Leaf-Clark said that this transformation will have long-term benefits as this new display of agility proves that his department can handle whatever the future has in store.

Alberto Giorgi, director of engineering at Tray.io, a low-code workflow automation company, said that remote work inspired his team to take a new look at internal processes from prioritizing asynchronous and written communication, ensuring a strong meeting etiquette to finding new ways to collaborate more effectively and increase the team’s overall productivity.

Giorgi said that demand for proper IT support for DevOps practitioners in particular increased significantly in the early days of the pandemic as companies faced a growing backlog in their deployment and development processes.

Another challenge was that the spike in Zoom meetings meant that developers lost time that would have been dedicated to writing code, which reduced overall efficiency, he said.

“To combat these challenges, many development teams took to the dual strategy of using API integrations and workflow automation to increase productivity,” he said.

The key to this approach is making sure that tools for important use cases such as source code control, continuous integration and delivery, and issue tracking can seamlessly pass data to each other.

“To streamline processes, smart devops teams looked to API integrations to connect their tech stack to avoid having to copy and re-copy issue logs and other data across multiple platforms,” he said.

Giorgi said automation has allowed his team to focus more resources on strategic projects while streamlining away time-consuming manual work.

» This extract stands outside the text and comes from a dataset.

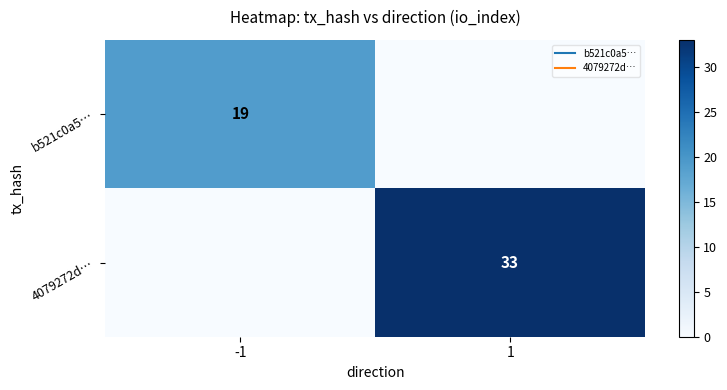

Which label corresponds to the largest value in the chart?

1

Building new communication habits
Many workers miss the spontaneous chats in the breakroom or taking lunch with colleagues. For developers, not being able to walk over to a colleague’s cube to ask a question was a more serious problem. Alex Yelenevych, co-founder and chief marketing and product officer at CodeGym, an online platform for learning Java, said that developers had to adjust to the lack of in-person communication.

“Sometimes teammates didn’t understand some tasks in writing without further explanation, even a video call didn’t help,” he said. “We just started to formulate our tasks more precisely.”

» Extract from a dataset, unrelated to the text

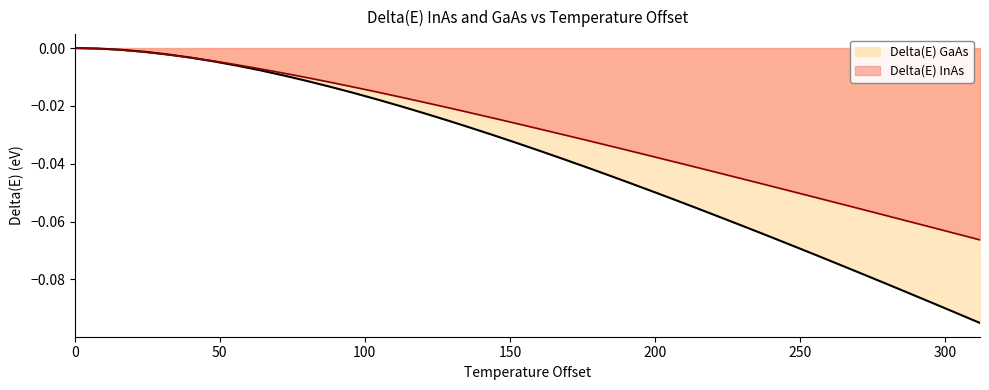

Count the number of categories in the chart.

40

Hendryx-Parker of Six Feet Up said that the pandemic has made internal communication critical.

“Having to deal with isolation made it all the more obvious that soft skills are actually essential in development to keep high performing teams going,” she said.

Yelenevych said that as people started to work longer hours, professional burnout began to manifest itself much earlier and deeper.

Hendryx-Parker said that by the fall, she saw developer burnout due to lopsided work/life balance.

“Working at home was especially challenging for developers with children, as they were putting longer hours while at the same time acting as educators and caretakers,” she said.

Yelenevych sees a hybrid schedule with some days at home and some days at the office as the optimal approach.